I acquired an Apple branded external SCSI hard disk drive (part # M2115) which has a 9gb (yikes!) SCSI hard disk in it, which I successfully partitioned into 8 750mb drives using another old Mac and some excellent software from macintoshgarden.

I made the mistake of connecting the 9gb HDD to the Plus. It didn't boot. I didn't think much at first. Maybe the drive is too new and the Plus couldn't translate it. No big deal - I have a 100mb Zip drive for use as the Plus HDD, which I've used forever.

Now, when I go to boot from the Zip drive, the little Mac will sputter, show sad Mac, get a funky screen pattern.
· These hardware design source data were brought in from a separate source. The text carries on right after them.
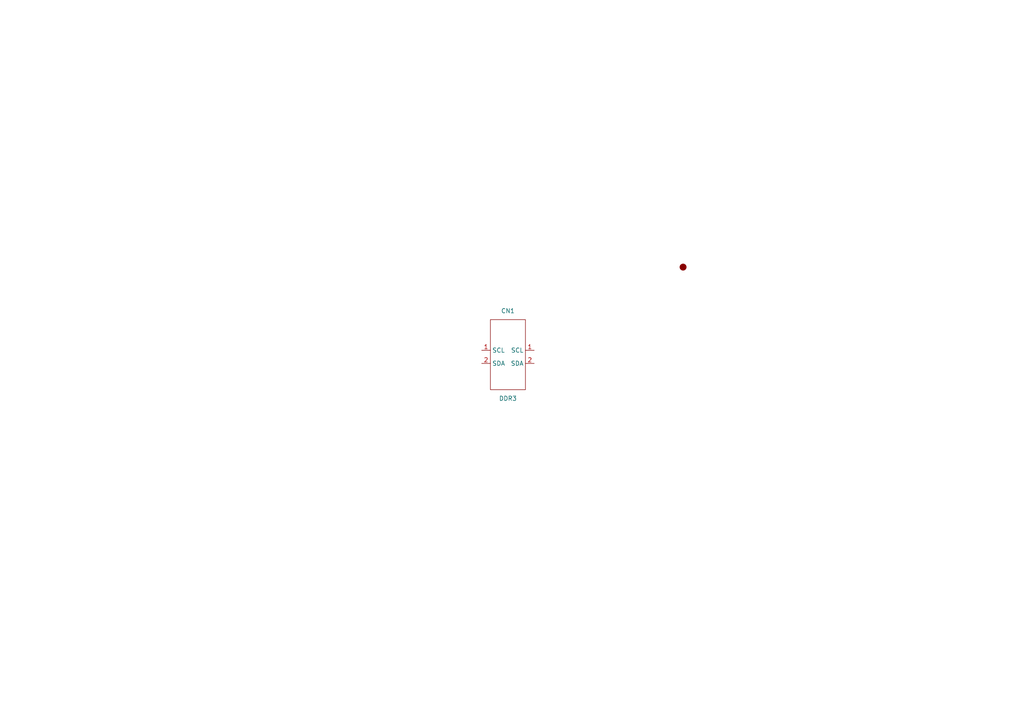
<source format=kicad_sch>
(kicad_sch (version 20211123) (generator eeschema)

  (uuid f19791c4-2080-47b9-9acc-5c91e947c436)

  (paper "A4")

  (title_block
    (title "DDR3 DIMM")
    (date "2022-06-19")
    (rev "v01.0")
    (comment 2 "creativecommons.org/licenses/by/4.0")
    (comment 3 "License: CC BY 4.0")
    (comment 4 "Author: Husni Faiz")
  )

  


  (symbol (lib_id "DIMM:DDR3") (at 147.32 102.87 0) (unit 1)
    (in_bom yes) (on_board yes)
    (uuid 31261633-81d3-48ab-83e7-e5154bd94760)
    (property "Reference" "CN1" (id 0) (at 147.32 90.17 0))
    (property "Value" "DDR3" (id 1) (at 147.32 115.57 0))
    (property "Footprint" "DIMM:ICMDDR3-DIMM" (id 2) (at 147.32 106.68 0)
      (effects (font (size 1.27 1.27)) hide)
    )
    (property "Datasheet" "" (id 3) (at 147.32 106.68 0)
      (effects (font (size 1.27 1.27)) hide)
    )
    (pin "1" (uuid d61379c4-a05a-4dc7-8507-161941b038ee))
    (pin "1" (uuid d61379c4-a05a-4dc7-8507-161941b038ee))
    (pin "2" (uuid 75e364fd-8ae6-496f-9f16-315b52164a78))
    (pin "2" (uuid 75e364fd-8ae6-496f-9f16-315b52164a78))
  )

  (sheet_instances
    (path "/" (page "1"))
  )

  (symbol_instances
    (path "/31261633-81d3-48ab-83e7-e5154bd94760"
      (reference "CN1") (unit 1) (value "DDR3") (footprint "DIMM:ICMDDR3-DIMM")
    )
  )
)

</source>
If I try a few times, it'll boot.

Question is, could I have fried the Mac Plus'es SCSI bus by connecting a drive that simply didn't work on it?

Any suggestions would be appreciated!

 

CC_333

Well-known member
Hi,

I'm still relatively new to all this, but I don't think simply connecting that drive would fry any circuitry.

Does the Plus do this when the 9 GB HD is disconnected?

Is the ZIP disk formatted properly for a Plus? If formatted incorrectly, a ZIP disk can cause a Sad Mac.

It's also possible that the voltages on the analog board are fluctuating due to aging capacitors. There's a voltage pot that you could try adjusting to temporarily combat this.

Other than that, I'm out of ideas.

c

 

Macdrone

Well-known member
The plus is funny about termination. Make sure the zip and hard drive have physical terminators rather or in addition to termination switches. Also make sure scsi I'd selector isn't stuck halfway between two numbers.

 

onlyonemac

Well-known member
Try booting your Plus from a floppy. I've heard that if there's a bad SCSI chip, then the Mac will usualy have trouble in booting from a floppy as well.

 

trag

Well-known member
I think that connecting the external drive was just a coincidence. I would check for loose/dirty connections as per Brett B's suggestion above. If that fails to help, probe the 5 and 12 volt supplies with a voltmeter to determine if it is delivering inadequate voltage. Your symptoms sound like low voltage or a dirty/bad connection.

If the voltage is low, then your analog board likely needs a rebuild.